Ruby J Murray on Alan Rabinowitz
Every now and then Dr Alan Rabinowitz will repeat himself: a single, careful, rolling word.
His voice on the phone is deep, forceful, a voice that’s pushed its way through snow storms and flooding rivers, across Southern America, South East Asia, war torn countries and temporary truces, through the corridors of dictatorships and democracies alike, always talking, always insisting on the stories of the animals he’s trying to protect. This man has set up wildlife conservation areas in places no in ever thought possible, including the world’s largest tiger reserve in Burma-Myanmar’s Hukawng Valley. The stutter that plagued him as a child seems long gone. Just those remnant repetitions. And the pause you’d miss if you weren’t listening for it.

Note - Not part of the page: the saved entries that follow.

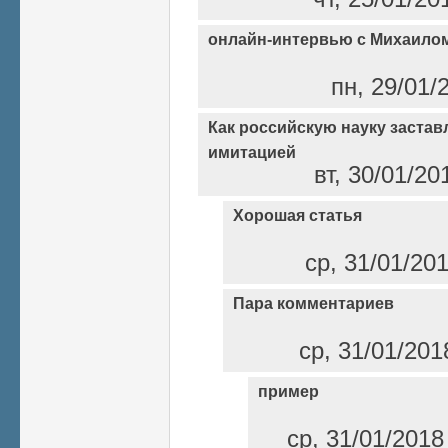
онлайн-интервью с Михаило
пн, 29/01/
Как российскую науку заста
имитацией
вт, 30/01/20
Хорошая статья
ср, 31/01/20
Пара комментариев
ср, 31/01/201
пример
ср, 31/01/2018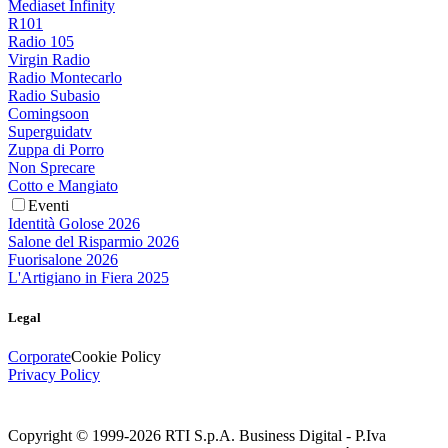
Mediaset Infinity
R101
Radio 105
Virgin Radio
Radio Montecarlo
Radio Subasio
Comingsoon
Superguidatv
Zuppa di Porro
Non Sprecare
Cotto e Mangiato
Eventi
Identità Golose 2026
Salone del Risparmio 2026
Fuorisalone 2026
L'Artigiano in Fiera 2025
Legal
Corporate
Cookie Policy
Privacy Policy
Copyright © 1999-
2026
RTI S.p.A. Business Digital - P.Iva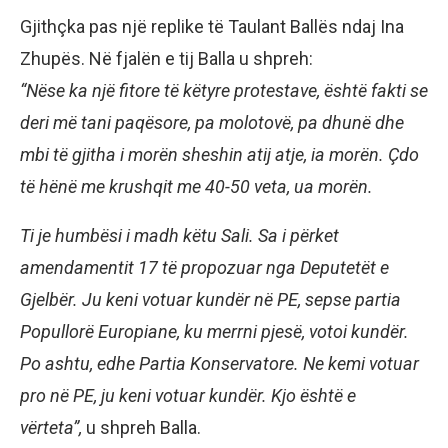
Gjithçka pas një replike të Taulant Ballës ndaj Ina
Zhupës. Në fjalën e tij Balla u shpreh:
“Nëse ka një fitore të këtyre protestave, është fakti se
deri më tani paqësore, pa molotovë, pa dhunë dhe
mbi të gjitha i morën sheshin atij atje, ia morën. Çdo
të hënë me krushqit me 40-50 veta, ua morën.
Ti je humbësi i madh këtu Sali. Sa i përket
amendamentit 17 të propozuar nga Deputetët e
Gjelbër. Ju keni votuar kundër në PE, sepse partia
Popullorë Europiane, ku merrni pjesë, votoi kundër.
Po ashtu, edhe Partia Konservatore. Ne kemi votuar
pro në PE, ju keni votuar kundër. Kjo është e
vërteta”,
u shpreh Balla.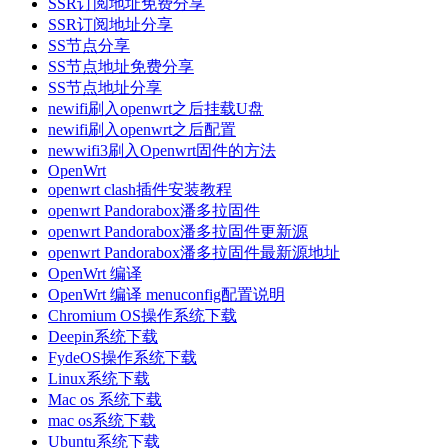
SSR订阅地址免费分享
SSR订阅地址分享
SS节点分享
SS节点地址免费分享
SS节点地址分享
newifi刷入openwrt之后挂载U盘
newifi刷入openwrt之后配置
newwifi3刷入Openwrt固件的方法
OpenWrt
openwrt clash插件安装教程
openwrt Pandorabox潘多拉固件
openwrt Pandorabox潘多拉固件更新源
openwrt Pandorabox潘多拉固件最新源地址
OpenWrt 编译
OpenWrt 编译 menuconfig配置说明
Chromium OS操作系统下载
Deepin系统下载
FydeOS操作系统下载
Linux系统下载
Mac os 系统下载
mac os系统下载
Ubuntu系统下载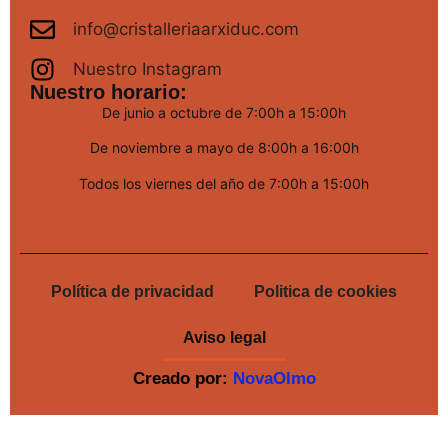
info@cristalleriaarxiduc.com
Nuestro Instagram
Nuestro horario:
De junio a octubre de 7:00h a 15:00h
De noviembre a mayo de 8:00h a 16:00h
Todos los viernes del año de 7:00h a 15:00h
Política de privacidad
Politica de cookies
Aviso legal
Creado por:
NovaOlmo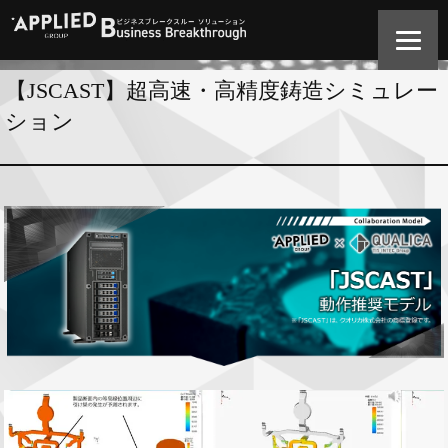
【JSCAST】超高速・高精度鋳造シミュレー
ション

Science has been getting a bad rap lately. Scientists are painted as rational to the point of irrationality, cold, removed. Incapable of ethics. But the reality of scientists’ lives is different. It’s us non-scientists who are being irrational. Alan sounds deeply, painfully in love with the world, with his geneticist wife Salisa and their children Alana and Alexander, with the mountains and skies and everything above and between them. And with the big cats he’s dedicated his life to saving.

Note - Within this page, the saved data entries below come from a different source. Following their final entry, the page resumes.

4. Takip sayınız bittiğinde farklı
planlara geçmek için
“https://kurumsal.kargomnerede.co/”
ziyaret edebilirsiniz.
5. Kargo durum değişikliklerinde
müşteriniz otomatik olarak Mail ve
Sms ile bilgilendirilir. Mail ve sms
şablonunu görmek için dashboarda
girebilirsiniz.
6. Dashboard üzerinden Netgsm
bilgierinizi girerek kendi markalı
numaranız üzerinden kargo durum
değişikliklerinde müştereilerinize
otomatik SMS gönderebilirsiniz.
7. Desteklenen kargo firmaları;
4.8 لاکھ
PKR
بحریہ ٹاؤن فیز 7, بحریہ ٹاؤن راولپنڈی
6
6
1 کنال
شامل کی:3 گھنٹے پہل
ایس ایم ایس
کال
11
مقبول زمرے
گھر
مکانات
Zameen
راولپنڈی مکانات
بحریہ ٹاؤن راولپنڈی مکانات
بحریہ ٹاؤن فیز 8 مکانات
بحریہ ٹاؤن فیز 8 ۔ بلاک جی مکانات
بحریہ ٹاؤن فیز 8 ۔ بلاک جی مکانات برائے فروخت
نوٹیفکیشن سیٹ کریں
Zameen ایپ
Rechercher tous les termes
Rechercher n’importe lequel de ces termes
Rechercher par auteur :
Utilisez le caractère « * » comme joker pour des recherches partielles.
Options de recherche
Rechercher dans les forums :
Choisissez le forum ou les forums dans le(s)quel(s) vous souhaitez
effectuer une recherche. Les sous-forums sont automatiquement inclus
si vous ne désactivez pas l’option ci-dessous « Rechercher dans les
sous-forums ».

He can’t afford detachment, anyway. He’s in a battle against time, fighting on multiple fronts. A decade ago, just after the birth of his first child, Alan was diagnosed with Chronic Lymphocytic Leukemia. Not that it’s stopped him. Not that anything would.
In 2006 Alan left the World Conservation Society at the Bronx Zoo and moved to continue his work at the newly formed non-profit Panthera, which has rapidly become the world’s leading big cat conservation organisation. The organisation focuses its main efforts on the conservation of the world’s largest and most imperilled wild cats: tigers, lions, jaguars, and snow leopards, with additional programs dedicated to protecting leopards in South Africa, cougars in the United States, and the Asiatic cheetah in Iran.
It’s a grim fight. At the turn of the century there were over 100,000 tigers in the wild. Today, scientists estimate there are fewer than 3,200. Jaguars have been eliminated from forty per cent of their historic range, and while Panthera works to set up a Jaguar conservation corridor spanning thirteen of the eighteen jaguar range countries in Southern America, the struggling species continues to be hunted. Panthera’s motto is ‘Difficulty is the one excuse which history does not accept.’ It’s a phrase that could just as easily describe Alan’s life. New York is flooding, and Time magazine’s ‘Indiana Jones of Wildlife Protection’ has driven through the rains to get back home and answer my call.